Event-driven systems ingest data elements and, in response, perform a series of computations in order to generate events based at least in part upon the ingested data elements. Consumers of these event-driven systems may listen for the events in order to be informed and, in some instances, to respond based upon the events. As event-driven systems become larger, the event-driven systems must generally be capable of receiving a large number of data elements and, in turn, performing a very large number of computations in order to generate the resulting events. Consequently, an event-driven system may have a substantial processing load and, as such, a substantial investment may need to be made in processing resources in order to generate the events in a timely manner.

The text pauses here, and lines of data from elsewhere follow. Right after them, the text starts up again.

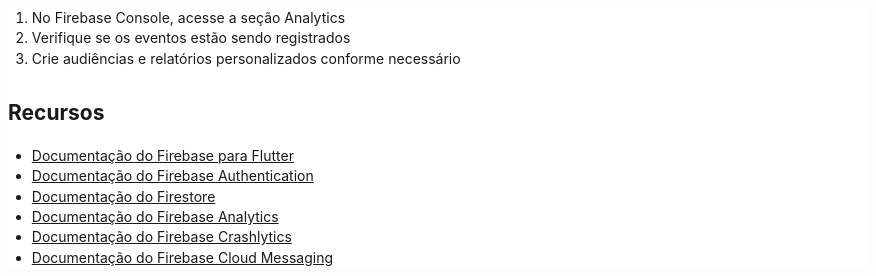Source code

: 1. No Firebase Console, acesse a seção Analytics
2. Verifique se os eventos estão sendo registrados
3. Crie audiências e relatórios personalizados conforme necessário

## Recursos

- [Documentação do Firebase para Flutter](https://firebase.google.com/docs/flutter/setup)
- [Documentação do Firebase Authentication](https://firebase.google.com/docs/auth)
- [Documentação do Firestore](https://firebase.google.com/docs/firestore)
- [Documentação do Firebase Analytics](https://firebase.google.com/docs/analytics)
- [Documentação do Firebase Crashlytics](https://firebase.google.com/docs/crashlytics)
- [Documentação do Firebase Cloud Messaging](https://firebase.google.com/docs/cloud-messaging)
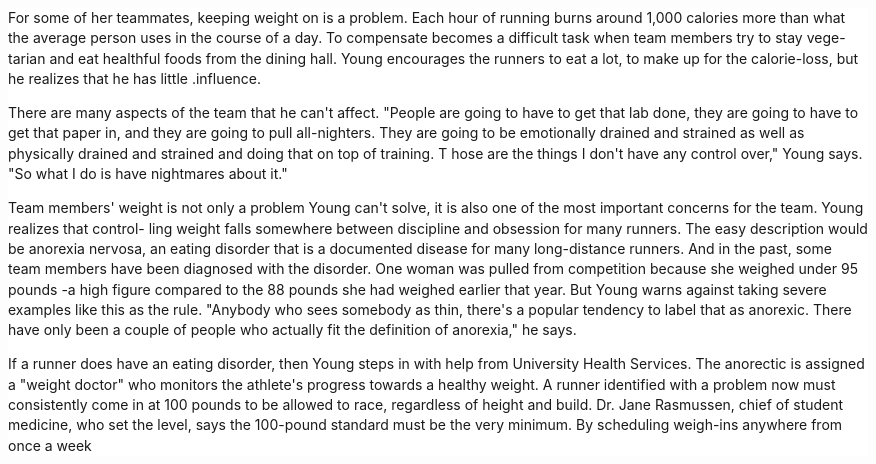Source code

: For some of her teammates, keeping 
weight on is a problem. Each hour of 
running burns around 1,000 calories 
more than what the average person 
uses in the course of a day. To 
compensate becomes a difficult task 
when team members try to stay vege-
tarian and eat healthful foods from the 
dining hall. Young encourages the 
runners to eat a lot, to make up for the 
calorie-loss, but he realizes that he has 
little .influence. 

There are many 
aspects of the team that he can't 
affect. "People are going to have to get 
that lab done, they are going to have to 
get that paper in, and they are going to 
pull all-nighters. They are going to be 
emotionally drained and strained as 
well as physically drained and strained 
and doing that on top of training. 
T hose are the things I don't have any 
control over," Young says. "So what I 
do is have nightmares about it." 

Team members' weight is not only a 
problem Young can't solve, it is also 
one of the most important concerns for 
the team. Young realizes that control-
ling weight falls somewhere between 
discipline and obsession for many 
runners. The easy description would 
be anorexia nervosa, 
an eating 
disorder that is a documented disease 
for many long-distance runners. And 
in the past, some team members have 
been diagnosed with the disorder. One 
woman was pulled from competition 
because she weighed under 95 pounds 
-a high figure compared to the 88 
pounds she had weighed earlier that 
year. But Young warns against taking 
severe examples like this as the rule. 
"Anybody who sees somebody as thin, 
there's a popular tendency to label that 
as anorexic. There have only been a 
couple of people who actually fit the 
definition of anorexia," he says. 

If a runner does have an eating 
disorder, then Young steps in with help 
from University Health Services. The 
anorectic is assigned a "weight doctor" 
who monitors the athlete's progress 
towards a healthy weight. A runner 
identified with a problem now must 
consistently come in at 100 pounds to 
be allowed to race, regardless of height 
and build. Dr. Jane Rasmussen, chief 
of student medicine, who set the level, 
says the 100-pound standard must be 
the very minimum. By scheduling 
weigh-ins anywhere from once a week 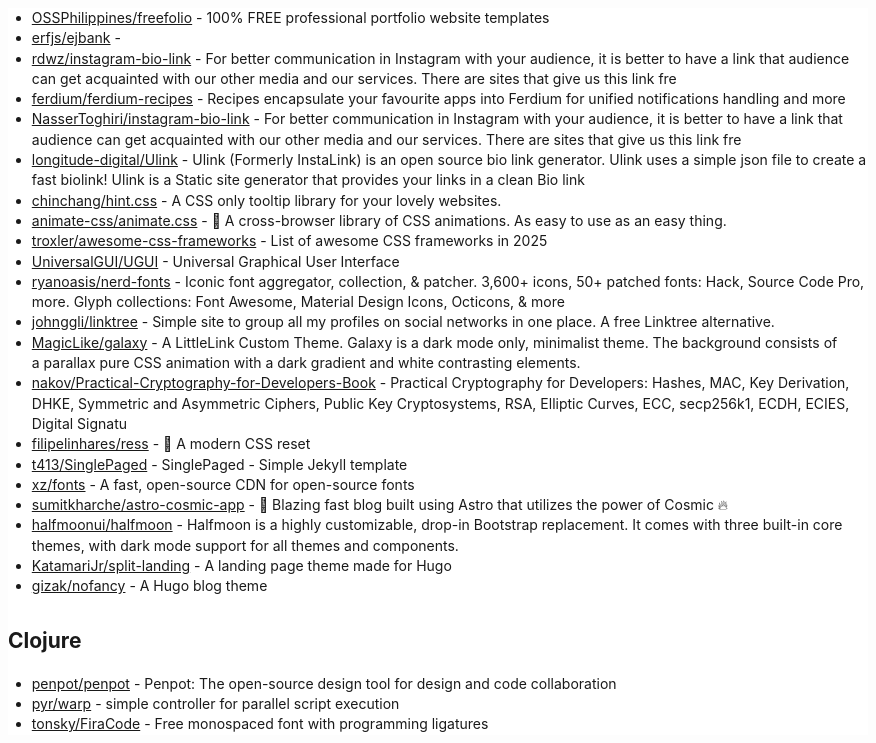 - [OSSPhilippines/freefolio](https://github.com/OSSPhilippines/freefolio) - 100% FREE professional portfolio website templates
- [erfjs/ejbank](https://github.com/erfjs/ejbank) - 
- [rdwz/instagram-bio-link](https://github.com/rdwz/instagram-bio-link) - For better communication in Instagram with your audience, it is better to have a link that audience can get acquainted with our other media and our services. There are sites that give us this link fre
- [ferdium/ferdium-recipes](https://github.com/ferdium/ferdium-recipes) - Recipes encapsulate your favourite apps into Ferdium for unified notifications handling and more
- [NasserToghiri/instagram-bio-link](https://github.com/NasserToghiri/instagram-bio-link) - For better communication in Instagram with your audience, it is better to have a link that audience can get acquainted with our other media and our services. There are sites that give us this link fre
- [longitude-digital/Ulink](https://github.com/longitude-digital/Ulink) - Ulink (Formerly InstaLink) is an open source bio link generator. Ulink uses a simple json file to create a fast biolink! Ulink is a Static site generator that provides your links in a clean Bio link
- [chinchang/hint.css](https://github.com/chinchang/hint.css) - A CSS only tooltip library for your lovely websites.
- [animate-css/animate.css](https://github.com/animate-css/animate.css) - 🍿 A cross-browser library of CSS animations. As easy to use as an easy thing.
- [troxler/awesome-css-frameworks](https://github.com/troxler/awesome-css-frameworks) - List of awesome CSS frameworks in 2025
- [UniversalGUI/UGUI](https://github.com/UniversalGUI/UGUI) - Universal Graphical User Interface
- [ryanoasis/nerd-fonts](https://github.com/ryanoasis/nerd-fonts) - Iconic font aggregator, collection, & patcher. 3,600+ icons, 50+ patched fonts: Hack, Source Code Pro, more. Glyph collections: Font Awesome, Material Design Icons, Octicons, & more
- [johnggli/linktree](https://github.com/johnggli/linktree) - Simple site to group all my profiles on social networks in one place. A free Linktree alternative.
- [MagicLike/galaxy](https://github.com/MagicLike/galaxy) - A LittleLink Custom Theme. Galaxy is a dark mode only, minimalist theme. The background consists of a parallax pure CSS animation with a dark gradient and white contrasting elements.
- [nakov/Practical-Cryptography-for-Developers-Book](https://github.com/nakov/Practical-Cryptography-for-Developers-Book) - Practical Cryptography for Developers: Hashes, MAC, Key Derivation, DHKE, Symmetric and Asymmetric Ciphers, Public Key Cryptosystems, RSA, Elliptic Curves, ECC, secp256k1, ECDH, ECIES, Digital Signatu
- [filipelinhares/ress](https://github.com/filipelinhares/ress) - 🚿 A modern CSS reset
- [t413/SinglePaged](https://github.com/t413/SinglePaged) - SinglePaged - Simple Jekyll template
- [xz/fonts](https://github.com/xz/fonts) - A fast, open-source CDN for open-source fonts
- [sumitkharche/astro-cosmic-app](https://github.com/sumitkharche/astro-cosmic-app) - 🚀 Blazing fast blog built using Astro that utilizes the power of Cosmic 🔥
- [halfmoonui/halfmoon](https://github.com/halfmoonui/halfmoon) - Halfmoon is a highly customizable, drop-in Bootstrap replacement. It comes with three built-in core themes, with dark mode support for all themes and components.
- [KatamariJr/split-landing](https://github.com/KatamariJr/split-landing) - A landing page theme made for Hugo
- [gizak/nofancy](https://github.com/gizak/nofancy) - A Hugo blog theme

## Clojure 

- [penpot/penpot](https://github.com/penpot/penpot) - Penpot: The open-source design tool for design and code collaboration
- [pyr/warp](https://github.com/pyr/warp) - simple controller for parallel script execution
- [tonsky/FiraCode](https://github.com/tonsky/FiraCode) - Free monospaced font with programming ligatures
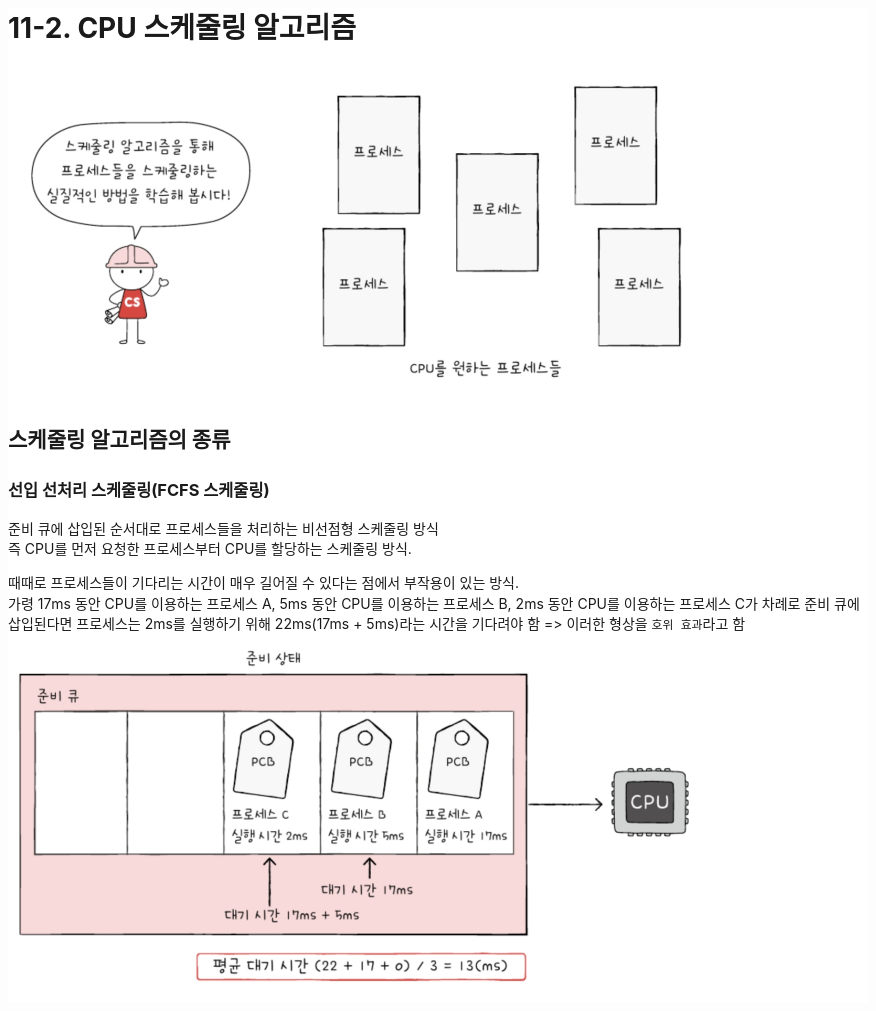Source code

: 
# 11-2. CPU 스케줄링 알고리즘
![alt text](image-13.png)
## 스케줄링 알고리즘의 종류
### 선입 선처리 스케줄링(FCFS 스케줄링)
준비 큐에 삽입된 순서대로 프로세스들을 처리하는 비선점형 스케줄링 방식\
즉 CPU를 먼저 요청한 프로세스부터 CPU를 할당하는 스케줄링 방식.

때때로 프로세스들이 기다리는 시간이 매우 길어질 수 있다는 점에서 부작용이 있는 방식.\
가령 17ms 동안 CPU를 이용하는 프로세스 A, 5ms 동안 CPU를 이용하는 프로세스 B, 2ms 동안 CPU를 이용하는 프로세스 C가 차례로 준비 큐에 삽입된다면 프로세스는 2ms를 실행하기 위해 22ms(17ms + 5ms)라는 시간을 기다려야 함 => 이러한 형상을 `호위 효과`라고 함\
![alt text](image-14.png)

Some event-driven systems have performed batch-based computations on all incoming data elements. By performing batch-based computations on all incoming data elements, these event-driven systems may reduce, at least somewhat, the processing resources that are required to generate the events, but do so at the cost of latency in the generation of the events. As such, consumers are not provided with real-time or even very timely generation of the events in at least some instances of event-driven systems that rely upon batch-based computation. Other event-driven systems operate in real-time or near real-time. These event-driven systems receive the data elements and generate the events with near real-time calculations. Although the events are generated in a more timely manner so as to satisfy the consumer, the performance of the multitude of calculations required to generate the events in real-time requires an investment in substantially greater processing resources. In particular, real-time event-driven systems, such as real-time streaming systems, may experience substantial compute peaks (the maximum consumption of processing resources by an event-driven system) in response to the receipt of a substantial amount of data elements at approximately the same time or in the same relatively small time period which, in turn, causes a need to perform a substantial number of calculations at approximately the same time in order to generate the resulting events in a timely manner. This compute peak may therefore require real-time event-driven systems to invest even more greatly in processing resources.
As such, an event-driven system for the generation of events based upon the receipt of data elements provides valuable information to consumers of the event, but suffers from either increased latency as an increasing number of computations must be performed to generate an increased number of events or increased costs as more processing resources are required to satisfy the greater compute peaks.